Obamacare Exchanges Launch: What You Need to Know
Chris Jacobs /
Today’s launch of Obamacare’s exchanges represents the start of sign-ups for the law’s two new entitlement programs. To guide individuals seeking to understand the process, we’ve compiled answers to some basic questions about the exchanges.
What are exchanges?
In theory, exchanges are just a fancy term for insurance marketplaces, where consumers can shop for the plan that best meets their needs. In practice, however, Obamacare’s exchanges have taken on many regulatory functions that will restrict the choice of plans offered.
Who may use the exchanges?
Any American citizen or legal resident can purchase an exchange policy. However, exchange insurance subsidies are generally restricted to those individuals who 1) do not have access to “affordable” coverage provided by an employer, 2) are not eligible for benefits under Medicare or Medicaid, and 3) earn income under 400 percent of the federal poverty level (about $94,000 for a family of four). Individuals who meet these criteria may qualify for federal insurance subsidies provided on the exchanges.

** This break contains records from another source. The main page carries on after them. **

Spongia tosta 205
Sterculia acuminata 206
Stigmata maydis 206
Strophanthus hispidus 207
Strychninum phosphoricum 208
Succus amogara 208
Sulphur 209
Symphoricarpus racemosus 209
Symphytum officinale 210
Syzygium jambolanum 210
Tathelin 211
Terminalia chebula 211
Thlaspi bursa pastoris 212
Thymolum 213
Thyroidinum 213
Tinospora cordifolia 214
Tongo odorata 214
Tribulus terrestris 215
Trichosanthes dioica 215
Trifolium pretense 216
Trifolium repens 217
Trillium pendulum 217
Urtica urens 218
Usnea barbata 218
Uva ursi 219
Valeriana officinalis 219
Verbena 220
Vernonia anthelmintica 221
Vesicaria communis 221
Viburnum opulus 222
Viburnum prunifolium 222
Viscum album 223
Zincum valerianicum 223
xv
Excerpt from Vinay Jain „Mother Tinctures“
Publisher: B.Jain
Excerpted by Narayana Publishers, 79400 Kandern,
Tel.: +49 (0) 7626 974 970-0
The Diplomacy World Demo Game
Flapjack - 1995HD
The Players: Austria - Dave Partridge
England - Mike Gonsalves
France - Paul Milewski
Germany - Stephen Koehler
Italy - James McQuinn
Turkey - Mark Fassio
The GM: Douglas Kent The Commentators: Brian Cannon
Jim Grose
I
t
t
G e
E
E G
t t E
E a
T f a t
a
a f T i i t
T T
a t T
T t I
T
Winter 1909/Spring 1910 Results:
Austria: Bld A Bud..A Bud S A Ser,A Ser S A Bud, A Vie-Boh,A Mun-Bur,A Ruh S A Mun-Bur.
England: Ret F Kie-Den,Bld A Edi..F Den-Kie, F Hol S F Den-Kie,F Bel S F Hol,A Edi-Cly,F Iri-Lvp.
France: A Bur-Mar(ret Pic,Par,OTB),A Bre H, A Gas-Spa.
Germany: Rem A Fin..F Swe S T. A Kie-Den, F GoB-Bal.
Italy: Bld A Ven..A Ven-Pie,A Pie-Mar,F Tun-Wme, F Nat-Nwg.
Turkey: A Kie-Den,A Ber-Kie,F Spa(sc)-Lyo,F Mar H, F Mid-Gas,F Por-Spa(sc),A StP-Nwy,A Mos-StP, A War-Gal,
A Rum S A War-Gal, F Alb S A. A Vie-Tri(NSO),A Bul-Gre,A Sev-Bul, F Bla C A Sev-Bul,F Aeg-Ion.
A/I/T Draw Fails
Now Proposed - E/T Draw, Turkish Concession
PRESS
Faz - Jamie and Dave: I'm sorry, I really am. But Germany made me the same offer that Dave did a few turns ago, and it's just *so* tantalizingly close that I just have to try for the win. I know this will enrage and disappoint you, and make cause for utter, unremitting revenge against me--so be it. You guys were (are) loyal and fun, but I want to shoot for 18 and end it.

What kinds of plans are being offered?
Under Obamacare, plans will offer a package of government-mandated “minimum essential benefits” in four tiers—bronze, silver, gold, and platinum. The “richer” the metal level, the lower the enrollee cost sharing—and the higher the premiums. A study in the prestigious journal Health Affairs last year concluded that all of Obamacare’s exchange plans will likely have richer benefits, and potentially higher premiums, than a majority of pre-Obamacare plans sold on the private market.
Will the plans be affordable?
The Congressional Budget Office concluded that premiums on the exchanges could be $2,100 per family higher due to Obamacare. While a recent report by the Administration claimed that premiums will be “lower than projected,” it did not say that premiums will be lower than in the current market. Moreover, many of the people receiving coverage under the law will be enrolled in Medicaid—a government program not accepted by many physicians, where patients often have poor health outcomes.

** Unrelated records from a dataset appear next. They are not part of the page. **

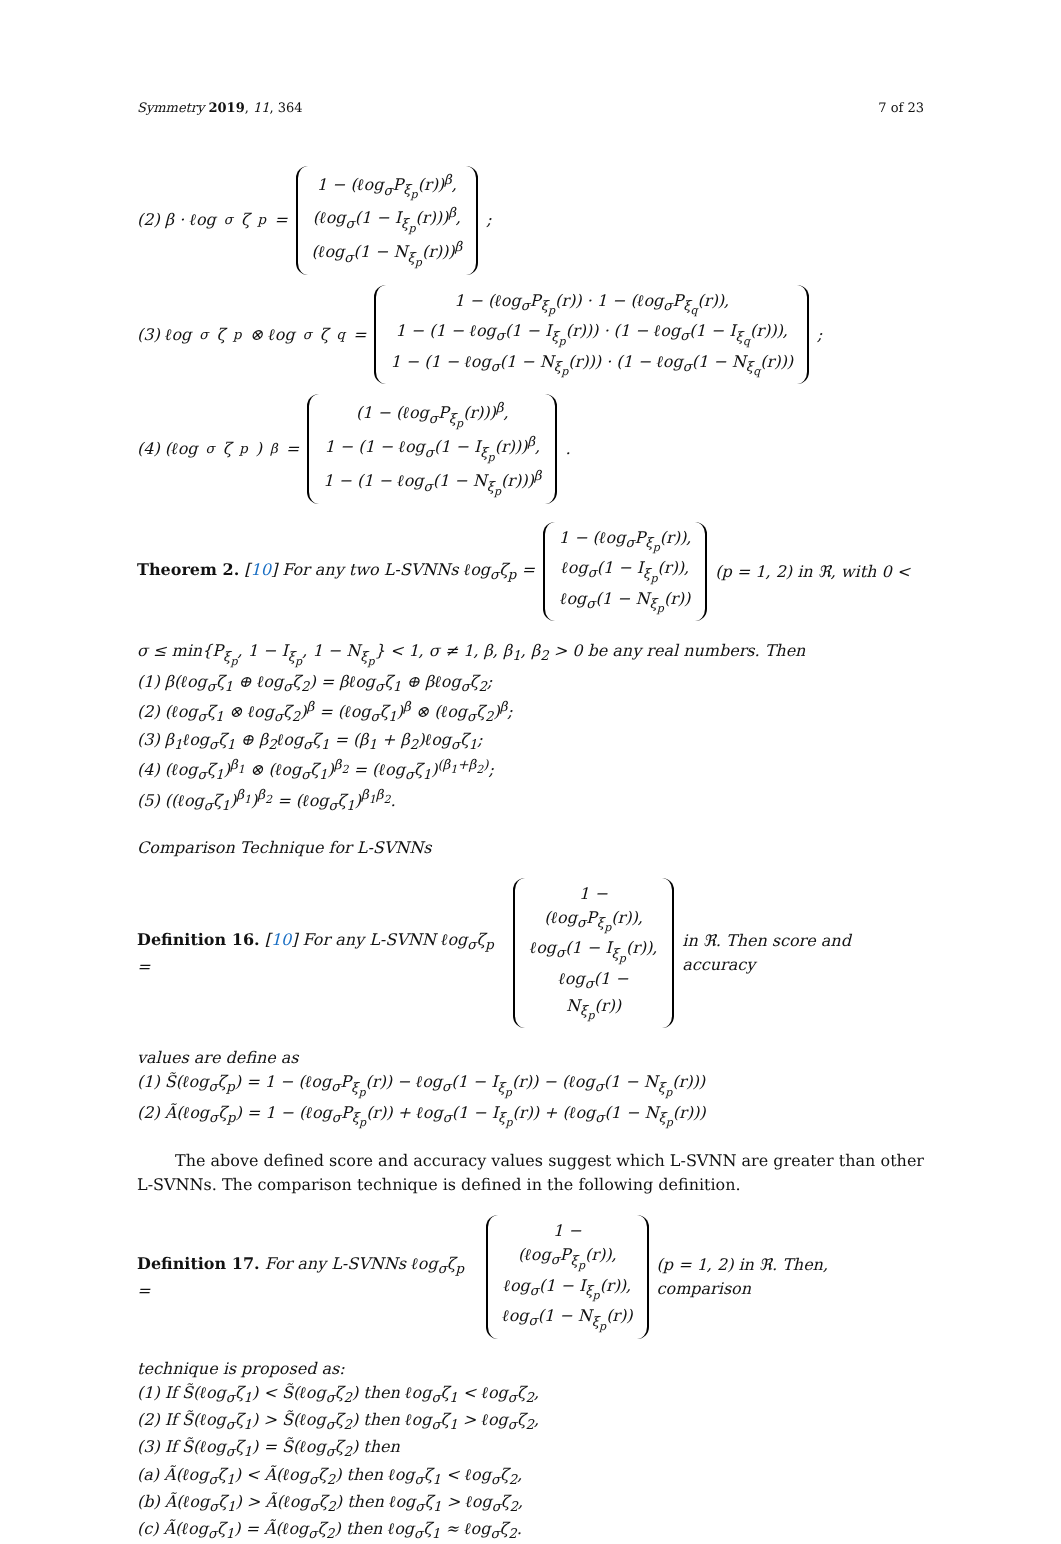Symmetry 2019, 11, 364 7 of 23
(2) β · ℓog<sub>σ</sub>ζ<sub>p</sub> =
1 − (ℓog<sub>σ</sub>P<sub>ξ<sub>p</sub></sub>(r))<sup>β</sup>,
(ℓog<sub>σ</sub>(1 − I<sub>ξ<sub>p</sub></sub>(r)))<sup>β</sup>,
(ℓog<sub>σ</sub>(1 − N<sub>ξ<sub>p</sub></sub>(r)))<sup>β</sup>
;
(3) ℓog<sub>σ</sub>ζ<sub>p</sub> ⊗ ℓog<sub>σ</sub>ζ<sub>q</sub> =
1 − (ℓog<sub>σ</sub>P<sub>ξ<sub>p</sub></sub>(r)) · 1 − (ℓog<sub>σ</sub>P<sub>ξ<sub>q</sub></sub>(r)),
1 − (1 − ℓog<sub>σ</sub>(1 − I<sub>ξ<sub>p</sub></sub>(r))) · (1 − ℓog<sub>σ</sub>(1 − I<sub>ξ<sub>q</sub></sub>(r))),
1 − (1 − ℓog<sub>σ</sub>(1 − N<sub>ξ<sub>p</sub></sub>(r))) · (1 − ℓog<sub>σ</sub>(1 − N<sub>ξ<sub>q</sub></sub>(r)))
;
(4) (ℓog<sub>σ</sub>ζ<sub>p</sub>)<sup>β</sup> =
(1 − (ℓog<sub>σ</sub>P<sub>ξ<sub>p</sub></sub>(r)))<sup>β</sup>,
1 − (1 − ℓog<sub>σ</sub>(1 − I<sub>ξ<sub>p</sub></sub>(r)))<sup>β</sup>,
1 − (1 − ℓog<sub>σ</sub>(1 − N<sub>ξ<sub>p</sub></sub>(r)))<sup>β</sup>
.
Theorem 2. [10] For any two L-SVNNs ℓog<sub>σ</sub>ζ<sub>p</sub> =
1 − (ℓog<sub>σ</sub>P<sub>ξ<sub>p</sub></sub>(r)),
ℓog<sub>σ</sub>(1 − I<sub>ξ<sub>p</sub></sub>(r)),
ℓog<sub>σ</sub>(1 − N<sub>ξ<sub>p</sub></sub>(r))
(p = 1, 2) in ℜ, with 0 <
σ ≤ min{P<sub>ξ<sub>p</sub></sub>, 1 − I<sub>ξ<sub>p</sub></sub>, 1 − N<sub>ξ<sub>p</sub></sub>} < 1, σ ≠ 1, β, β<sub>1</sub>, β<sub>2</sub> > 0 be any real numbers. Then
(1) β(ℓog<sub>σ</sub>ζ<sub>1</sub> ⊕ ℓog<sub>σ</sub>ζ<sub>2</sub>) = βℓog<sub>σ</sub>ζ<sub>1</sub> ⊕ βℓog<sub>σ</sub>ζ<sub>2</sub>;
(2) (ℓog<sub>σ</sub>ζ<sub>1</sub> ⊗ ℓog<sub>σ</sub>ζ<sub>2</sub>)<sup>β</sup> = (ℓog<sub>σ</sub>ζ<sub>1</sub>)<sup>β</sup> ⊗ (ℓog<sub>σ</sub>ζ<sub>2</sub>)<sup>β</sup>;
(3) β<sub>1</sub>ℓog<sub>σ</sub>ζ<sub>1</sub> ⊕ β<sub>2</sub>ℓog<sub>σ</sub>ζ<sub>1</sub> = (β<sub>1</sub> + β<sub>2</sub>)ℓog<sub>σ</sub>ζ<sub>1</sub>;
(4) (ℓog<sub>σ</sub>ζ<sub>1</sub>)<sup>β<sub>1</sub></sup> ⊗ (ℓog<sub>σ</sub>ζ<sub>1</sub>)<sup>β<sub>2</sub></sup> = (ℓog<sub>σ</sub>ζ<sub>1</sub>)<sup>(β<sub>1</sub>+β<sub>2</sub>)</sup>;
(5) ((ℓog<sub>σ</sub>ζ<sub>1</sub>)<sup>β<sub>1</sub></sup>)<sup>β<sub>2</sub></sup> = (ℓog<sub>σ</sub>ζ<sub>1</sub>)<sup>β<sub>1</sub>β<sub>2</sub></sup>.
Comparison Technique for L-SVNNs
Definition 16. [10] For any L-SVNN ℓog<sub>σ</sub>ζ<sub>p</sub> =
1 − (ℓog<sub>σ</sub>P<sub>ξ<sub>p</sub></sub>(r)),
ℓog<sub>σ</sub>(1 − I<sub>ξ<sub>p</sub></sub>(r)),
ℓog<sub>σ</sub>(1 − N<sub>ξ<sub>p</sub></sub>(r))
in ℜ. Then score and accuracy
values are define as
(1) S̃(ℓog<sub>σ</sub>ζ<sub>p</sub>) = 1 − (ℓog<sub>σ</sub>P<sub>ξ<sub>p</sub></sub>(r)) − ℓog<sub>σ</sub>(1 − I<sub>ξ<sub>p</sub></sub>(r)) − (ℓog<sub>σ</sub>(1 − N<sub>ξ<sub>p</sub></sub>(r)))
(2) Ã(ℓog<sub>σ</sub>ζ<sub>p</sub>) = 1 − (ℓog<sub>σ</sub>P<sub>ξ<sub>p</sub></sub>(r)) + ℓog<sub>σ</sub>(1 − I<sub>ξ<sub>p</sub></sub>(r)) + (ℓog<sub>σ</sub>(1 − N<sub>ξ<sub>p</sub></sub>(r)))
The above defined score and accuracy values suggest which L-SVNN are greater than other L-SVNNs. The comparison technique is defined in the following definition.
Definition 17. For any L-SVNNs ℓog<sub>σ</sub>ζ<sub>p</sub> =
1 − (ℓog<sub>σ</sub>P<sub>ξ<sub>p</sub></sub>(r)),
ℓog<sub>σ</sub>(1 − I<sub>ξ<sub>p</sub></sub>(r)),
ℓog<sub>σ</sub>(1 − N<sub>ξ<sub>p</sub></sub>(r))
(p = 1, 2) in ℜ. Then, comparison
technique is proposed as:
(1) If S̃(ℓog<sub>σ</sub>ζ<sub>1</sub>) < S̃(ℓog<sub>σ</sub>ζ<sub>2</sub>) then ℓog<sub>σ</sub>ζ<sub>1</sub> < ℓog<sub>σ</sub>ζ<sub>2</sub>,
(2) If S̃(ℓog<sub>σ</sub>ζ<sub>1</sub>) > S̃(ℓog<sub>σ</sub>ζ<sub>2</sub>) then ℓog<sub>σ</sub>ζ<sub>1</sub> > ℓog<sub>σ</sub>ζ<sub>2</sub>,
(3) If S̃(ℓog<sub>σ</sub>ζ<sub>1</sub>) = S̃(ℓog<sub>σ</sub>ζ<sub>2</sub>) then
(a) Ã(ℓog<sub>σ</sub>ζ<sub>1</sub>) < Ã(ℓog<sub>σ</sub>ζ<sub>2</sub>) then ℓog<sub>σ</sub>ζ<sub>1</sub> < ℓog<sub>σ</sub>ζ<sub>2</sub>,
(b) Ã(ℓog<sub>σ</sub>ζ<sub>1</sub>) > Ã(ℓog<sub>σ</sub>ζ<sub>2</sub>) then ℓog<sub>σ</sub>ζ<sub>1</sub> > ℓog<sub>σ</sub>ζ<sub>2</sub>,
(c) Ã(ℓog<sub>σ</sub>ζ<sub>1</sub>) = Ã(ℓog<sub>σ</sub>ζ<sub>2</sub>) then ℓog<sub>σ</sub>ζ<sub>1</sub> ≈ ℓog<sub>σ</sub>ζ<sub>2</sub>.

Will I be able to see my current doctor?
That depends—but in many cases, physician access on exchange plans may be limited. Recent articles in The New York Times and Los Angeles Times have emphasized that, to keep down premium increases, many insurance companies have restricted the number of “in-network” doctors or hospitals. Patients may face a choice of traveling longer distances to visit in-network hospitals, or paying higher co-payments to see an out-of-network physician.

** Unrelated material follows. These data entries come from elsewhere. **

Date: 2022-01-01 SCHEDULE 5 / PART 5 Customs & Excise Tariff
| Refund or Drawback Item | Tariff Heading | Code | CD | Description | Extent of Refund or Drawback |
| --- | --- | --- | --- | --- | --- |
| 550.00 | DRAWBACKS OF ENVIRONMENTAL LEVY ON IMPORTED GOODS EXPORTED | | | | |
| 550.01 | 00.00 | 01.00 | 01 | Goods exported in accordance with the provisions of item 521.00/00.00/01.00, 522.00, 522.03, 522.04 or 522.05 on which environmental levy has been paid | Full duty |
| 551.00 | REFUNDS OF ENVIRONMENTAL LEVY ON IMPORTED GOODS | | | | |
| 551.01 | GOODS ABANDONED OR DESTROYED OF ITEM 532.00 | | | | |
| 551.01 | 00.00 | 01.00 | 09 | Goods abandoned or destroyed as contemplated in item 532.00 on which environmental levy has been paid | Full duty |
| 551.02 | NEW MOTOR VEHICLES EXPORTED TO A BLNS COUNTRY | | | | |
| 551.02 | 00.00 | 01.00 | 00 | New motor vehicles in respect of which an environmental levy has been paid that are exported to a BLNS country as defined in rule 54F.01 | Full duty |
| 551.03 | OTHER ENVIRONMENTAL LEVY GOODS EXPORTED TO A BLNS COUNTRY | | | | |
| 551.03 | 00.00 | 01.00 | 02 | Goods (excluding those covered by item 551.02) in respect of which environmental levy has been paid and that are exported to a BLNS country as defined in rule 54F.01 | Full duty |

What happens if I don’t purchase coverage?
Individuals who do not have insurance through an employer or a government program like Medicare or Medicaid, and who do not buy coverage, may be subject to tax penalties beginning next year for violating Obamacare’s individual mandate. However, because the penalty for violating the mandate starts at $95 in 2014, some may find it preferable to pay a small annual penalty rather than higher monthly premiums.